- KUTIPAN DOKUMEN -
*-*-*

Term ontologi pertama
kali diperkenalkan oleh Rudolf Goclenius pada tahun 1636 M. Untuk menamai teori
tentang hakikat yang ada yang bersifat metafisis. Dalam perkembangannya
Christian Wolff (1679-1754 M) membagi metafisika menjadi dua, yaitu metafisika
umum dan metafisika khusus. Metrafisika umum dimaksudkan sebagai istilah lain
dari ontologi.
Dengan demikian,
metafisika umum atau ontologi adalah cabang filsafat yang membicarakan prinsip
paling dasar atau paling dalam dari segala sesuatu yang ada. Sedang metafisika
khusus masih dibagi lagi menjadi kosmologi, psikologi, dan teologi.
Kosmologi adalah cabang
filsafat yang secara khusus membicarakan tentang alam semesta. Psikologi adalah
cabang filsafat yang secara khusus membicarakan tentang jiwa manusia. Teologi
adalah cabang filsafat yang secara khusus membicarakan Tuhan.
Di dalam pemahaman
ontologi dapat diketemukan pandangan-pandangan pokok pemikiran sebagai berikut
:
1.

*-*-*

- DATA YANG DIBERIKAN -
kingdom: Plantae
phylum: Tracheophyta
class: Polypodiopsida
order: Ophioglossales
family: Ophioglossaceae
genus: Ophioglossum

*-*-*

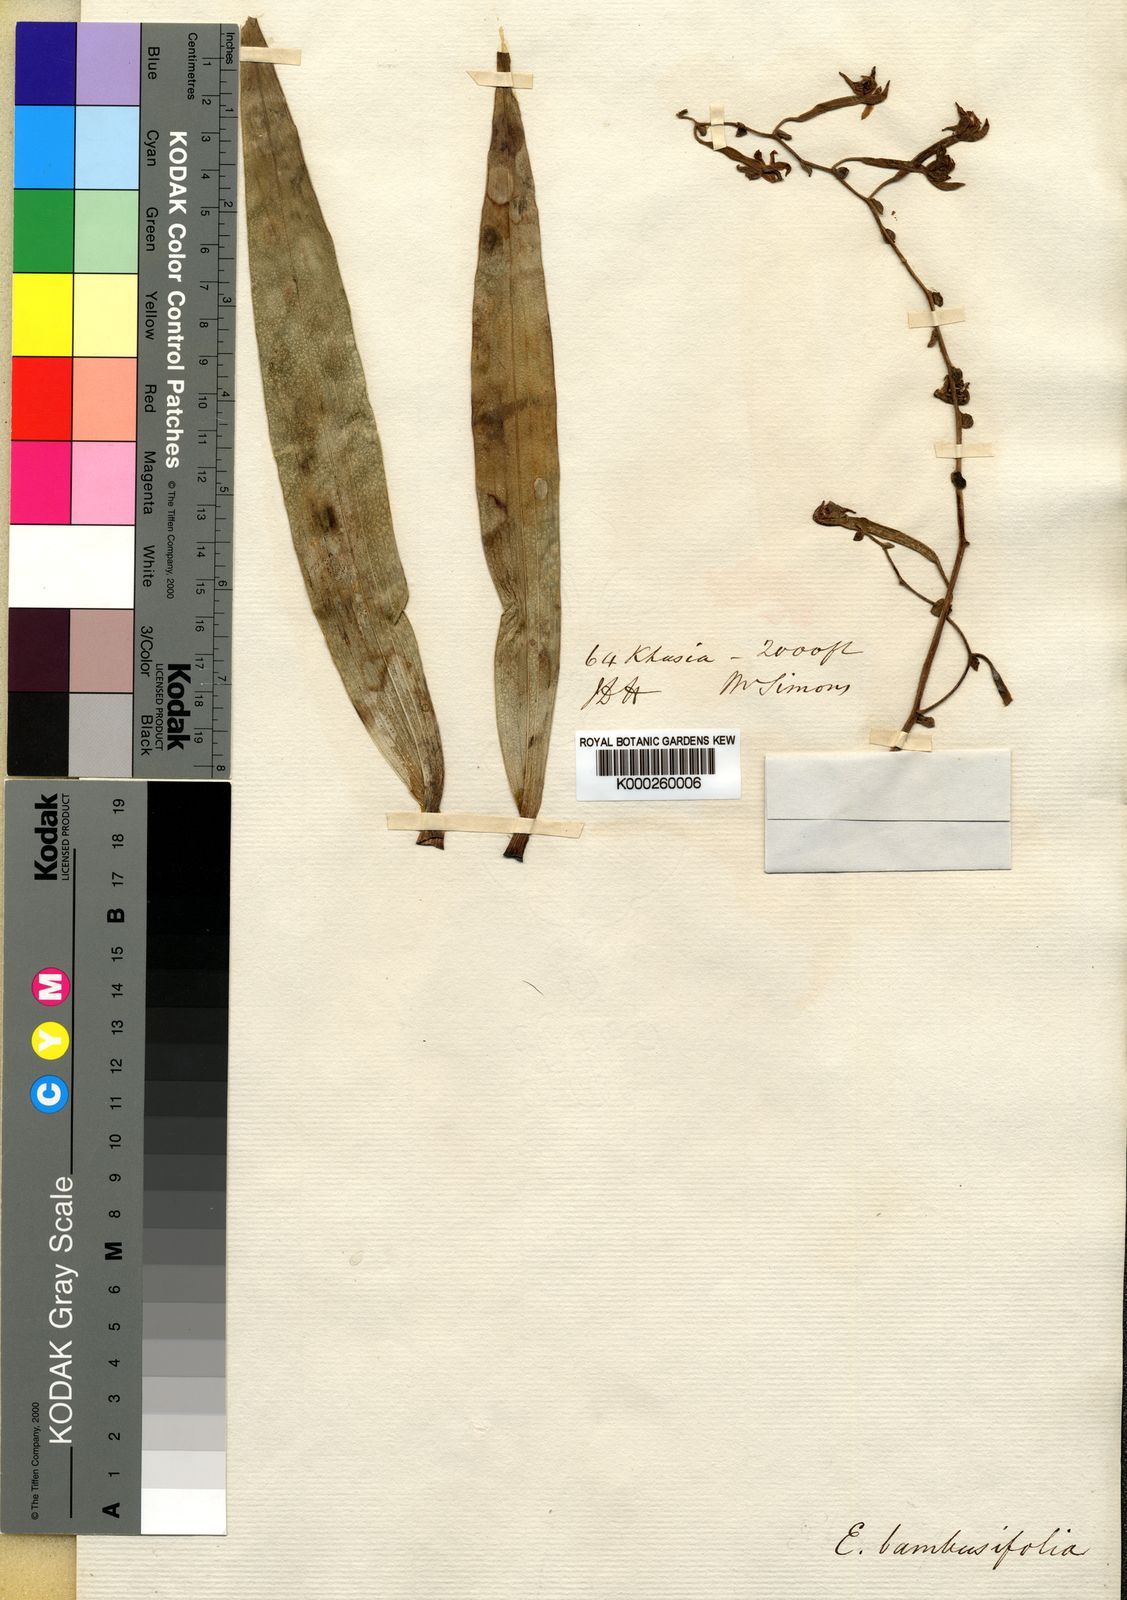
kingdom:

*-*-*

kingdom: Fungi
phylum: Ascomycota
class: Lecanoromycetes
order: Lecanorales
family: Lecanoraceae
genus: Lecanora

*-*-*

- TUGAS LATIHAN -
**A)** Tulis ulang tanpa perubahan bagian teks tentang ontologi yang dimulai dengan kata-kata "Term ontologi pertama" dan berakhir dengan "khusus membicarakan Tuhan.".
**B)** Jawab pertanyaan berikut berdasarkan teks tentang ontologi:
(i) Siapa yang pertama kali memperkenalkan istilah ontologi, dan pada tahun berapa?
(ii) Metafisika khusus dibagi lagi menjadi apa saja?
(iii) Cabang filsafat apa yang secara khusus membicarakan jiwa manusia?

- JAWABAN LATIHAN -
**A)**
Term ontologi pertama
kali diperkenalkan oleh Rudolf Goclenius pada tahun 1636 M. Untuk menamai teori
tentang hakikat yang ada yang bersifat metafisis. Dalam perkembangannya
Christian Wolff (1679-1754 M) membagi metafisika menjadi dua, yaitu metafisika
umum dan metafisika khusus. Metrafisika umum dimaksudkan sebagai istilah lain
dari ontologi.
Dengan demikian,
metafisika umum atau ontologi adalah cabang filsafat yang membicarakan prinsip
paling dasar atau paling dalam dari segala sesuatu yang ada. Sedang metafisika
khusus masih dibagi lagi menjadi kosmologi, psikologi, dan teologi.
Kosmologi adalah cabang
filsafat yang secara khusus membicarakan tentang alam semesta. Psikologi adalah
cabang filsafat yang secara khusus membicarakan tentang jiwa manusia. Teologi
adalah cabang filsafat yang secara khusus membicarakan Tuhan.

**B)**
(i) Rudolf Goclenius, pada tahun 1636 M.
(ii) Kosmologi, psikologi, dan teologi.
(iii) Psikologi.